Data entries

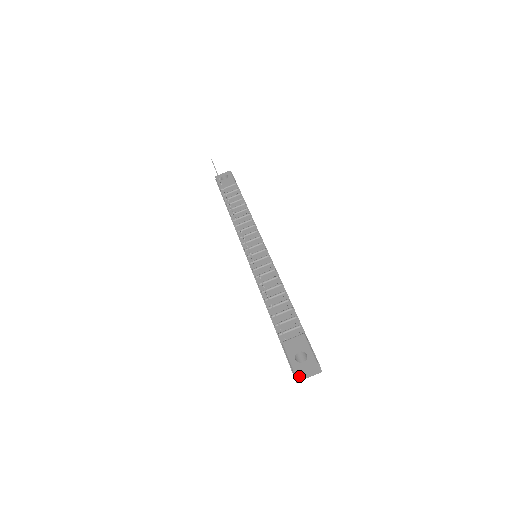
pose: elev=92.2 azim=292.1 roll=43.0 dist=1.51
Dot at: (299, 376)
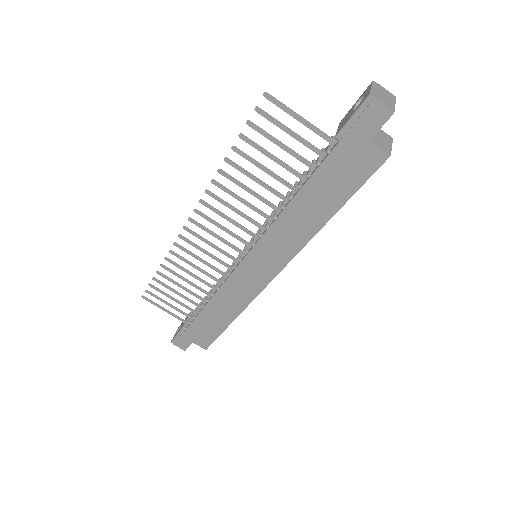
Dot at: (383, 102)
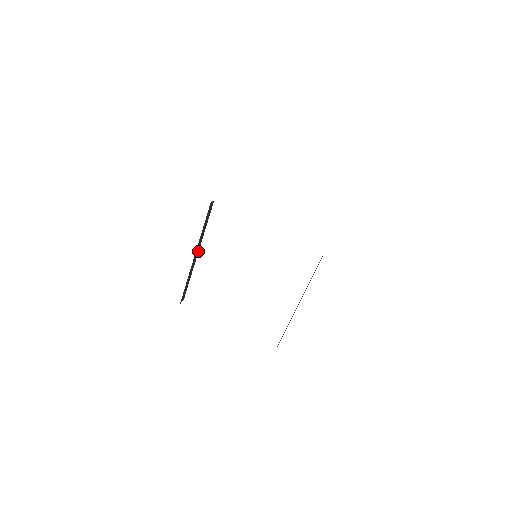
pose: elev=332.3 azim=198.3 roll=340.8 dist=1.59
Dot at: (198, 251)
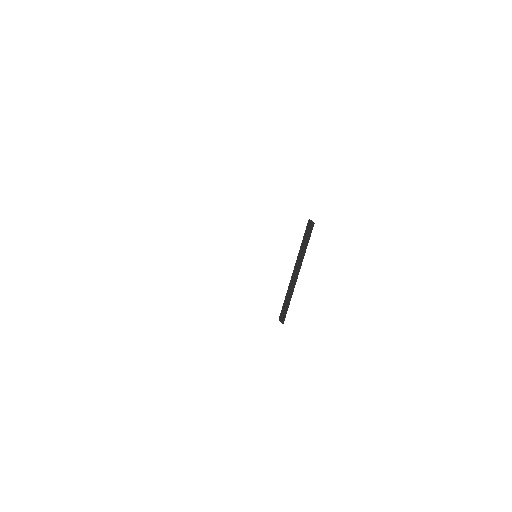
Dot at: occluded
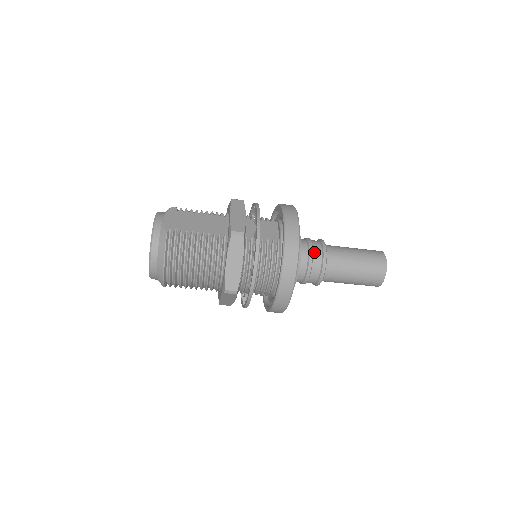
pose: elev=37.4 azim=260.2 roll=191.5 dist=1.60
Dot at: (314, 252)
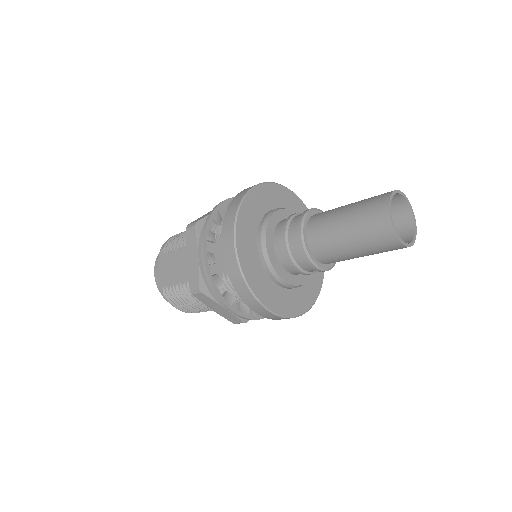
Dot at: (292, 252)
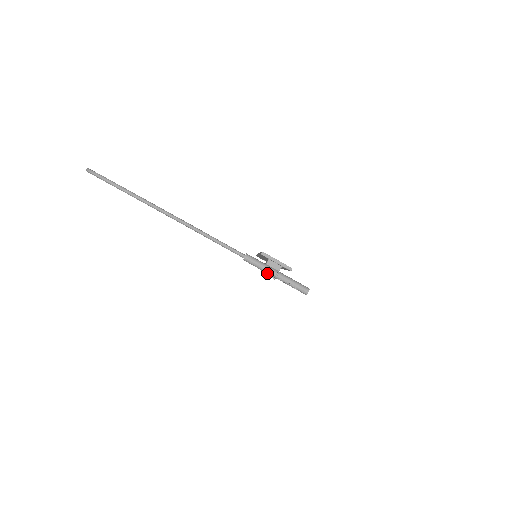
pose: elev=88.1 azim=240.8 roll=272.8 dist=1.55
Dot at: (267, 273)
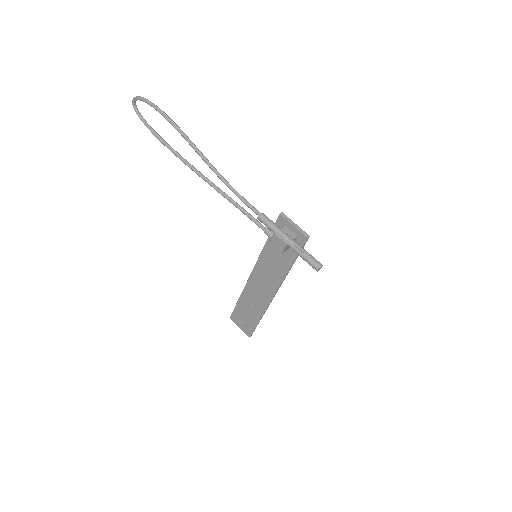
Dot at: (280, 236)
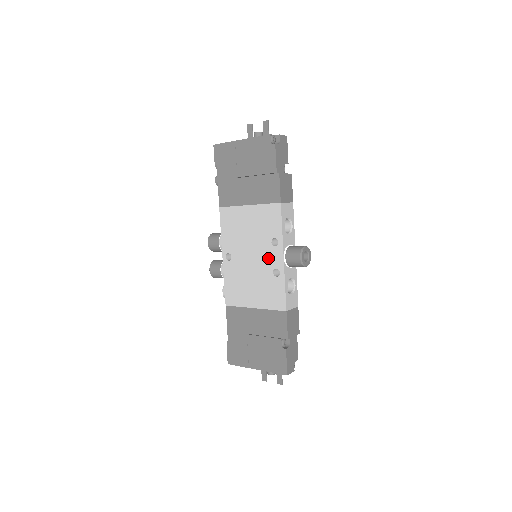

**Given problem:** Rewrite the lines from the start of the rows through the line holding "Dot at: (292, 252)", inclusive, replacing "pose" with "camera" and leaving everything else unchanged. Omit the pictures from your answer.

**Reply:**
camera: elev=92.2 azim=292.1 roll=43.0 dist=1.51
Dot at: (299, 376)
Dot at: (383, 102)
camera: elev=332.3 azim=198.3 roll=340.8 dist=1.59
Dot at: (198, 251)
Dot at: occluded
camera: elev=37.4 azim=260.2 roll=191.5 dist=1.60
Dot at: (314, 252)
Dot at: (292, 252)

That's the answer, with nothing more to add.